DEFINING GOALS AND PATIENTLY TESTING HYPOTHESES

It’s very important that there are clear aims in mind when integrating your HP platform with statistical tools. Sports scientists and coaches/leadership often pursue a “fishing” approach, whereby they simply hope to find something meaningful in the reports a third-party system provides.

This is much less effective than identifying a single hypothesis and running a report or creating a model to test it. Doing so can provide greater clarity and specificity that can in turn drive more purposeful interventions that improve athlete/servicemembers performance, recovery, and wellbeing. Begin with the goal and then reverse engineer the process to find a data model to fit it, rather than getting carried away with advanced templates that look good on the screen but yield little in the way of usable insights.

The latter is an example of trying to do too much too soon. Advanced analytics has a lot of potential, but like anything else in sports science, progress is made slowly and incrementally. As such, it’s essential that a team tries to walk before they can run when first dipping their toes into advanced analytics. All too often, a team leader will come to believe that there will be a Moneyball effect – in other words, that such analysis will solve every problem and deliver a championship. In reality, it’s more realistic to target small, incremental improvements and to use data analysis to ask better questions that sometimes lead to meaningful answers.

Consistency is also key when trying to wield the combined power of human performance software such as Smartabase and an advanced analytics utility. If a sports scientist uses data modeling to assess the validity of a certain hypothesis and their conjecture turns out to be wrong, it’s a waste of time and effort to simply abandon this line of inquiry. Instead, they should consult with their colleagues and come up with a modified hypothesis and test it again, repeating the process until they reach a meaningful conclusion. It’s only then that the scientific method can be brought to bear on improving sports performance.

Unfortunately, it’s more common for someone to come up empty on their first attempt and move onto something else. This is like the “spray and pray” approach that venture capitalists sometimes take when investing in startups. It can work occasionally, but more often than not, it’s less successful than a targeted, measured, and patient approach. The same goes for advanced sports analytics. It’s better to spend more time on a couple of initiatives than to go on a wild goose chase with every interesting metric that might lead to nowhere.

 

DIALING IN DATA SETS AND HUMAN RESOURCES

One of the common mistakes when trying to export information out of a human performance platform and into a third-party analytics tool is that data sets can be incomplete. This is often because the team has a siloed approach that makes the scope or focus too narrow. If this is the case, it’s going to be hard to glean anything meaningful from the data.
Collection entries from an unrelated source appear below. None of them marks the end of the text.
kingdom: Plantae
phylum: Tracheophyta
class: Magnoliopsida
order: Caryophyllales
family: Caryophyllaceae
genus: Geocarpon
Another error that’s all too common is failing to account for the margin of error that’s inherent in all wearables and other data collection devices. This can skew data models and make predictive analysis largely meaningless, particularly if a plus/minus margin of error for each device is multiplied across several inputs.

The success of combining your human performance platform/AMS and an advanced analytics program doesn’t merely depend on the capabilities of the two systems and their compatibility, but also on the human factor. In working with pro and college sports teams and military units, we’ve seen time and time again that the person or team that’s asked to integrate the human performance software with an external application for advanced data analysis often lacks the expertise to do so.

It’s important to both defer to in-house experts and find a human performance software vendor like Fusion Sport that has experienced data scientists to help guide the process. This will reduce the learning curve and make it more likely to obtain the desired outcomes than if someone is stumbling in the dark and trying to learn on the fly. Bringing in experienced resources will shorten the time it takes to see a return on investment and will also expedite the process of obtaining meaningful and actionable information from athlete data.